今天的氣溫格外寒冷,也許是因為昨晚剛剛下過的大雪,路上的行人都穿著羽絨服,而我只穿著單薄的衛衣。
站在沒有陽光照耀的地方會被凍得瑟瑟發抖。
十分鐘··二十分鐘···還是沒見陸凌雲出來接我。
正在這時身後傳來一個聲音。
「你怎麼在這站著呢?」
我轉過身看見戴著眼鏡棕色捲髮的金泰迪,他穿著規整的警服,跟那天很不一樣。
「呃···我···」我不知道該不該說在等陸凌雲。
「等陸隊?先跟我進去暖和暖和吧,他一早被叫到省廳開會,中午才能回來。」
「是嗎?他沒跟我說。」我心裡不怎麼高興,感覺自己被耍了。
金泰迪看看我的臉色,拉起胳膊快步走進大院里。
「陸隊也沒辦法,臨時下的命令,你別怪他。」
我們一起走進警局內,空調吹出的熱風令我緩和一些,金泰迪將我帶到他的桌子旁,簡單整潔的桌面上只有一部台式電腦、筆筒以及便簽。

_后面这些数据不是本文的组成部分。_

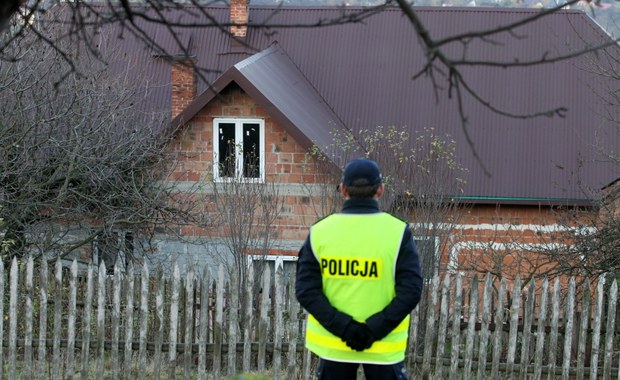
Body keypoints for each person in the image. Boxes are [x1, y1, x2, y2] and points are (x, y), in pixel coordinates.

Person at [295, 158, 424, 380]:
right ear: (381, 190)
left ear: (343, 190)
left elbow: (306, 290)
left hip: (334, 348)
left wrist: (345, 328)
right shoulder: (398, 232)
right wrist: (373, 329)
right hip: (384, 349)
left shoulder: (320, 232)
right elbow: (411, 290)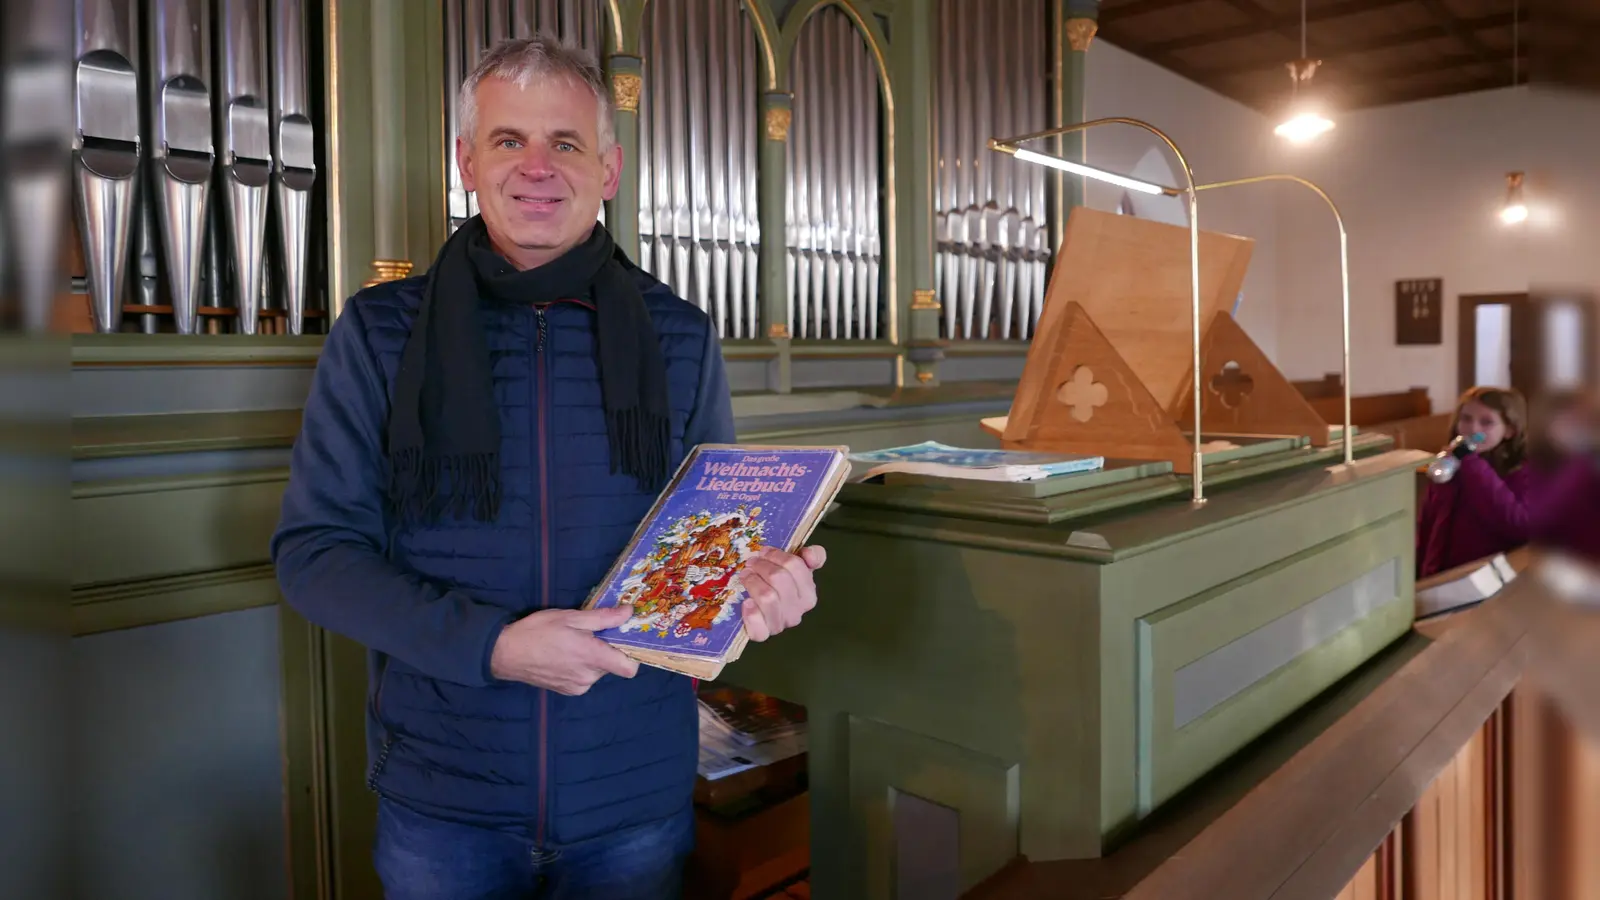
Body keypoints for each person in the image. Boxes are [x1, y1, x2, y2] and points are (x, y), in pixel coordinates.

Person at [270, 35, 826, 899]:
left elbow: (713, 552)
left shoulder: (679, 335)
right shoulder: (380, 333)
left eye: (564, 143)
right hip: (444, 800)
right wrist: (493, 646)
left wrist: (761, 592)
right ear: (466, 161)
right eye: (508, 140)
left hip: (633, 795)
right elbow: (314, 556)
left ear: (608, 168)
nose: (537, 167)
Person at [1415, 386, 1534, 578]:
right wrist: (1419, 573)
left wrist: (1471, 463)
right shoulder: (1450, 464)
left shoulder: (1525, 471)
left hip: (1486, 581)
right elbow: (1428, 524)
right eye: (1466, 419)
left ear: (1509, 430)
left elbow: (1519, 526)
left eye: (1486, 422)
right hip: (1441, 576)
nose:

我看向其他格子間,警員們還是忙忙碌碌,有的在打電話,有的在處理手頭上的事情。
金泰迪不知從哪接來熱水送到我面前。
「喝點水驅驅寒氣。」他笑著說道。
每當有女警路過他的桌子附近,這傢伙還會主動跟人家聊兩句,看起來他就是性格十分外向的那種人。
我喝了半杯水手腳暖和過來,和他聊起王小雅的案子。
他支支吾吾的也不敢說太多。
只告訴我兇手現在就關在市局的拘留所里隨時等候審訊。
快到中午時陸凌雲才給我回電話,我聽得出他語氣中的歉意,原諒了他。
趕上午休的時候他匆匆回到市局,叫上金泰迪和我一起去往拘留所。
一路上陸凌雲都在提醒我,時間不能太久,盡量別說刺激嫌犯的話,免得引起不必要的麻煩。
我都記下了,並且答應他。
到了拘留所,陸凌雲讓金泰迪送我進去,他提前和負責看守的警員打過招呼,把我安排到殺害王小雅的兇手隔壁的監舍里。
我第一次進這種地方,對周圍的一切都感到新奇。
放眼過去狹窄的通道旁是堅實的鐵欄,一間挨著一間,有的空著,有的關著疑犯,我跟在金泰迪和警員後面向前走,到達通道盡頭。
金泰迪看了一眼手腕上的表,小聲的在我耳畔低語:「陸隊說你一點之前就得出去,抓緊點時間。」
我點頭回應他。
關著我的拘留室正對面那間里坐著一個男人,他低垂著臉,始終注視地面。
我就站在鐵欄旁,兩隻手抓著欄杆,看著金泰迪和警員走遠才開口。
「小雅是我的好朋友。」
那男人聽見我的話微微仰起頭,遮臉的頭髮里隱藏著一雙放空的眼睛。
「我知道還有一個人,兩年前的樹林中,還有一個人跟你一起殺死一個女孩。」
我的這番話讓男人突然變得警覺,放空的眼神瞬間消失,換成一雙陰冷至極的目光死死盯著我。
他嘴角抽動,乾枯的嘴唇慢慢張開。
「你是什麼人?」喉嚨里發出的聲音極為難聽,但我能感覺到那種氣息,正是棲在王小雅背上兇狠無情的喘息。
「我說了我是小雅的朋友,但我還有另一個身份,送你下地獄的人。」
他可能覺得我的話很幼稚,竟然咯咯咯的笑了起來。
「你就笑吧,我會把你和你同夥犯下的罪都挖出來,就像兩年前樹林中的女孩。」
「放屁!!臭小子,你根本找不到他,在你找到他之前你就得死!!」男人激動的站起身衝到他監舍的鐵欄前,像是變成了一條想要咬死我的鬣狗。
我皺著眉瞪著他,沒有半步退卻。